CHEAP SHOTS AT JUDGES

By Michael Kramer

At 5 o'clock in the morning on April 21 of last year, two New York City cops watched four men dump two duffel bags into the trunk of a double-parked red Chevrolet Caprice. The men ran off as the officers approached, but the driver permitted a search of the bags. Inside were 80 lbs. of cocaine and heroin worth approximately $4 million. Later, during a 40-minute videotaped confession, the driver admitted to being a professional drug courier. This had been her 20th trip.

Every child knows what it means to be caught red-handed, but not every judge does. The case was thrown out in January by Federal Judge Harold Baer Jr., who ruled that the cops lacked "probable cause" to search the bags. In a neighborhood where the police are known for being "corrupt, abusive and violent," Baer said, sprinting from the scene wasn't suspicious behavior at all. It was prudent.

The uproar was instant and predictable. Crime is on everyone's mind, especially in an election year. The Republicans instantly viewed Baer, who was appointed by Bill Clinton two years ago, as a good candidate for infamy. In the skilled hands of the G.O.P.'s attack dogs, Baer would become this year's Willie Horton, the killer whose parole came back to haunt Michael Dukakis in 1988. "Impeach him!" screamed Bob Dole, whose refusal to take even a tiny step toward initiating that severe sanction confirmed that his call was nothing more than a political stunt.
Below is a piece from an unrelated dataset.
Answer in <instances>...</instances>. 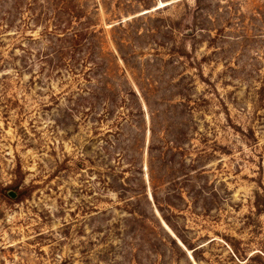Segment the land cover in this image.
Instances as JSON below:
<instances>
[{"label":"rangeland","instance_id":"rangeland-1","mask_svg":"<svg viewBox=\"0 0 264 264\" xmlns=\"http://www.w3.org/2000/svg\"><path fill=\"white\" fill-rule=\"evenodd\" d=\"M0 264H264V0H0Z\"/></svg>","mask_w":264,"mask_h":264},{"label":"trees","instance_id":"trees-1","mask_svg":"<svg viewBox=\"0 0 264 264\" xmlns=\"http://www.w3.org/2000/svg\"><path fill=\"white\" fill-rule=\"evenodd\" d=\"M86 29H87V28H85V27H84V29H82V30H85L86 33H83V32L76 33V34H74V35L72 36L71 39H75L76 37H83V36H85V34H87V30H86ZM58 53H60V51H59ZM156 202H157V201H156ZM165 221L168 222L166 218H165Z\"/></svg>","mask_w":264,"mask_h":264},{"label":"water","instance_id":"water-1","mask_svg":"<svg viewBox=\"0 0 264 264\" xmlns=\"http://www.w3.org/2000/svg\"><path fill=\"white\" fill-rule=\"evenodd\" d=\"M7 194H8V196H9L11 199H14L15 196H16V194H15L14 192H12V191H9Z\"/></svg>","mask_w":264,"mask_h":264}]
</instances>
But it was a potentially devastating one, as the White House knew. Clinton dispatched press secretary Michael McCurry to suggest that Judge Baer resign if he didn't reverse his ruling.

We'll never know how the game would have ended. Baer has proved that he can be both wrong and arrogant, but he is obviously not stupid. On April 1, he helped the man who appointed him by reversing his ruling, which left the President free to climb back onto the moral high ground. "It's important not to get into the business of characterizing judges based on one decision they make," Clinton said almost immediately after Baer fell on his gavel. Dole, too, accommodated the changed landscape with stunning speed. "I don't suggest we ought to be able to pressure judges, but we ought to be able to criticize [them] when we think they've made a mistake," he said last Wednesday.

The entire episode is a blot on both candidates. One can safely speculate that McCurry's threat caused Baer to see the case in a different light. Clinton interfered with the process as surely as if he had flown to New York to demonstrate against the judge's original decision. Dole's post-reversal words appear equally hypocritical. When the leader of the Senate, the body with the power to remove judges, calls for a jurist's impeachment, that's pressure.

It has now fallen to the head of the third branch of government to set matters straight. In a speech last week, Chief Justice William Rehnquist reminded the nation that while criticism is proper (as Dole finally said), calls for resignation and impeachment should never come from responsible officials when they simply disagree with a particular judicial decision (as Clinton finally said). The problem, of course, is timing. Had Dole and Clinton celebrated judicial independence when it mattered, they might not seem so phony in their constant preaching about morality and the value of a more moderate civic discourse.